A Globo cobriu muito mal as primeiras manifestações, não por parti-pris, mas por falta de flexibilidade, o que, considerando a natureza de sua atividade, pode se resumir simplesmente no emprego de uma linguagem excessivamente conservadora, antiquada, enferrujada, pouco flexível. Enquanto a âncora da Globonews, Leilane Neubarth, atribuia a “meia dúzia de punks” a tentativa de ocupação do Congresso, ontem (17/6), em Brasília, cerca de 100 pessoas (pelo menos) invadia o teto do edifício e uma segunda multidão acessava a ponte sobre o espelho d’água que cerca o Legislativo.

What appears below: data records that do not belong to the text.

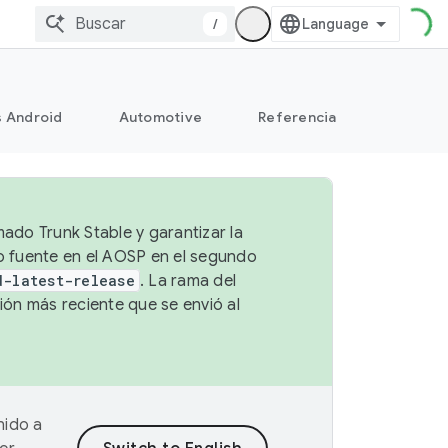
/
s Android
Automotive
Referencia
mado Trunk Stable y garantizar la
go fuente en el AOSP en el segundo
d-latest-release
. La rama del
ión más reciente que se envió al
nido a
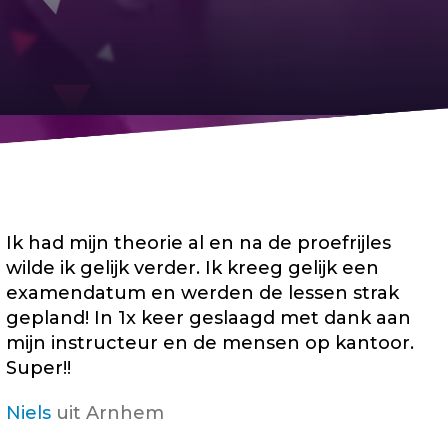
Ik had mijn theorie al en na de proefrijles
wilde ik gelijk verder. Ik kreeg gelijk een
examendatum en werden de lessen strak
gepland! In 1x keer geslaagd met dank aan
mijn instructeur en de mensen op kantoor.
Super!!
Niels
uit Arnhem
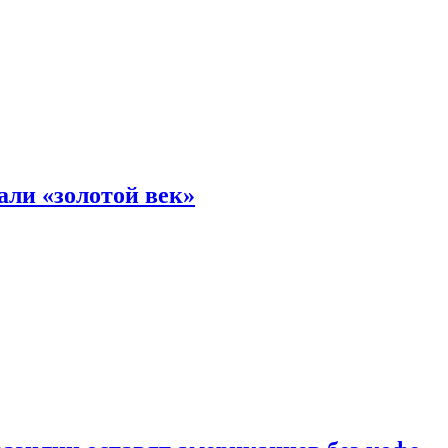
али «золотой век»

No Bom Dia Brasil de hoje, a emissora vangloriou-se de ter conseguido infiltrar uma repórter na Assembléia do Rio, durante a última madrugada, como se isso fosse importante. Em seguida, um certo capitão Rodrigo – visivelmente deslocado – emitia opiniões sobre o comportamento policial mais ou menos adequado em passeatas. Matéria de serviço para quem, cara-pálida? 

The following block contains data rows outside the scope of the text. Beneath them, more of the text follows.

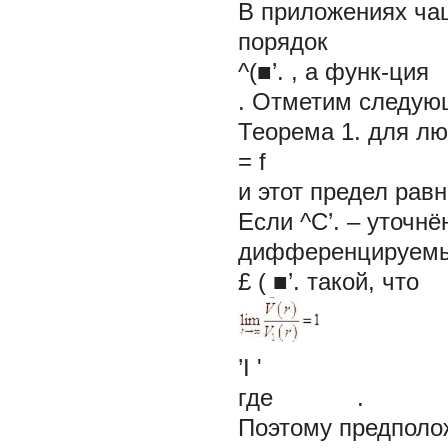
В приложениях чащ
порядок
^(■’. , а функ-ция
. Отметим следующ
Теорема 1. для люб
= f
и этот предел ра
Если ^C’. – уточн
дифференцируемый
£ ( ■’. такой, что
’I '
где .
Поэтому предполо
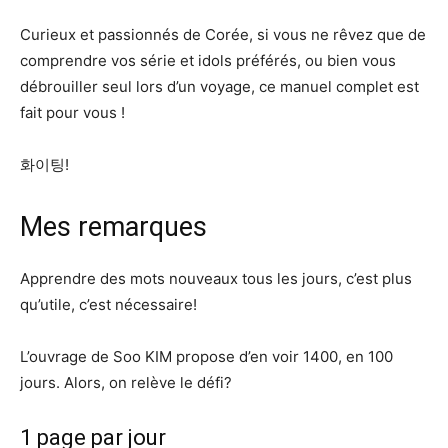
Curieux et passionnés de Corée, si vous ne rêvez que de
comprendre vos série et idols préférés, ou bien vous
débrouiller seul lors d’un voyage, ce manuel complet est
fait pour vous !
화이팅!
Mes remarques
Apprendre des mots nouveaux tous les jours, c’est plus
qu’utile, c’est nécessaire!
L’ouvrage de Soo KIM propose d’en voir 1400, en 100
jours. Alors, on relève le défi?
1 page par jour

Quem se deu bem e quem se deu mal, na cobertura das manifestações, aliás, foi a principal diversão dos jornalistas, nos últimos dias, e muitos se surpreenderam com a perspicácia do tradicional brucutu, José Luís Datena, que ficou ao lado do povo, desde o primeiro dia da mobilização: “Gandhi”, citou, em seu Brasil Urgente, “construiu uma revolução a partir de protestos pacíficos”. Enquanto isso, cardeais, como o Arnaldo Jabor, eram obrigados a se contradizer. Aquele sujeito da Veja, o Reinaldo Azevedo, naufragou na história toda, com o estardalhaço habitual.

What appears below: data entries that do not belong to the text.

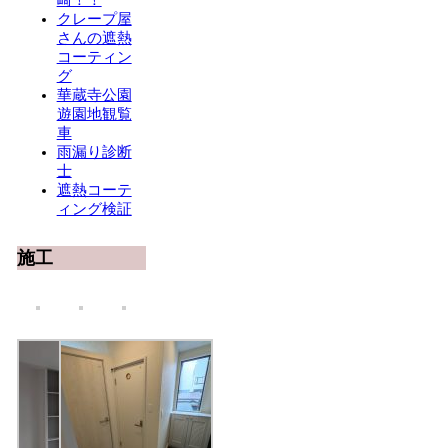
クレープ屋
さんの遮熱
コーティン
グ
華蔵寺公園
遊園地観覧
車
雨漏り診断
士
遮熱コーテ
ィング検証
施工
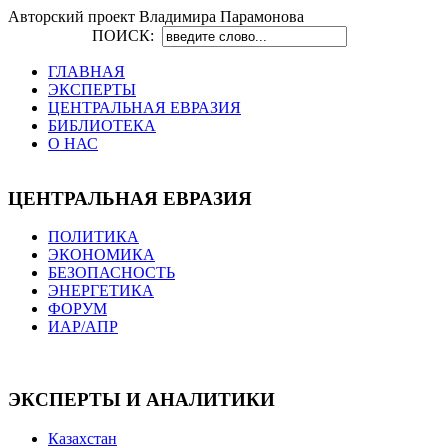
Авторский проект Владимира Парамонова
ПОИСК:
ГЛАВНАЯ
ЭКСПЕРТЫ
ЦЕНТРАЛЬНАЯ ЕВРАЗИЯ
БИБЛИОТЕКА
О НАС
ЦЕНТРАЛЬНАЯ ЕВРАЗИЯ
ПОЛИТИКА
ЭКОНОМИКА
БЕЗОПАСНОСТЬ
ЭНЕРГЕТИКА
ФОРУМ
ИАР/АПР
ЭКСПЕРТЫ И АНАЛИТИКИ
Казахстан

Alguns temeram pela falta de rumos do movimento (esquecendo que a ocupação de Wall Street teve, sim, consequências), mas o Uol, onde, diariamente somos obrigados a atravessar um mar de baboseiras antes de chegar à via dos fatos, fez, na minha opinião, a melhor cobertura dos últimos dias, tendo conseguido resumir, inclusive, os principais objetivos da mobilização, fora o preço das passagens: “Somos contra a corrupção, contra a PEC 37 (Proposta de Emenda Constitucional) que tira poderes de investigação do Ministério Público e contra os gastos na Copa do Mundo", reproduziu. 

A verdade é que a tevê por assinatura, o celular, a fila e o financiamento da Caixa, o trem, o metrô, a polícia, o eletrodoméstico importado e as Casas Bahia, – tudo isso é muito bom – quando funciona. O pós-venda é que são elas, dona Maria Luísa, e tem mais gente aprendendo mais sobre tudo isso.

Possivelmente, os protestos não vão abalar as chances de reeleição da presidente Dilma, segundo a qual, a sua geração (nossa) “sabe o quanto custou mudar o país”. Talvez por isso, ela tenha declarado, hoje (18/6): “O meu governo está ouvindo essas vozes por mudanças”. No entanto, de acordo com o secretário Geral da Presidência - um dos 39 ministros da presidente Dilma, também hoje (18/6)  “o governo não entendeu o que está ocorrendo ainda. São novas formas de organização e mobilização que ainda não compreendemos”.

Coincidência ou não, há alguns dias, o empresário de jogo do bicho, Carlinhos Cachoeira, que se sentiu ofendido pela assessoria do governador Marconi Perillo, de Goiás, prometeu que a caixa de Pandora seria "brincadeira de criança" diante do que ele poderia perpetrar para defender a sua dignidade e a de sua família. Será que essa movimentação toda surgiu daí? Pelo sim, pelo não, Josef Blatter, da Fifa, já profetizou: “Quando a bola começar a rolar, isso tudo vai acabar, porque o futebol é maior que a insatisfação das pessoas”. A conferir.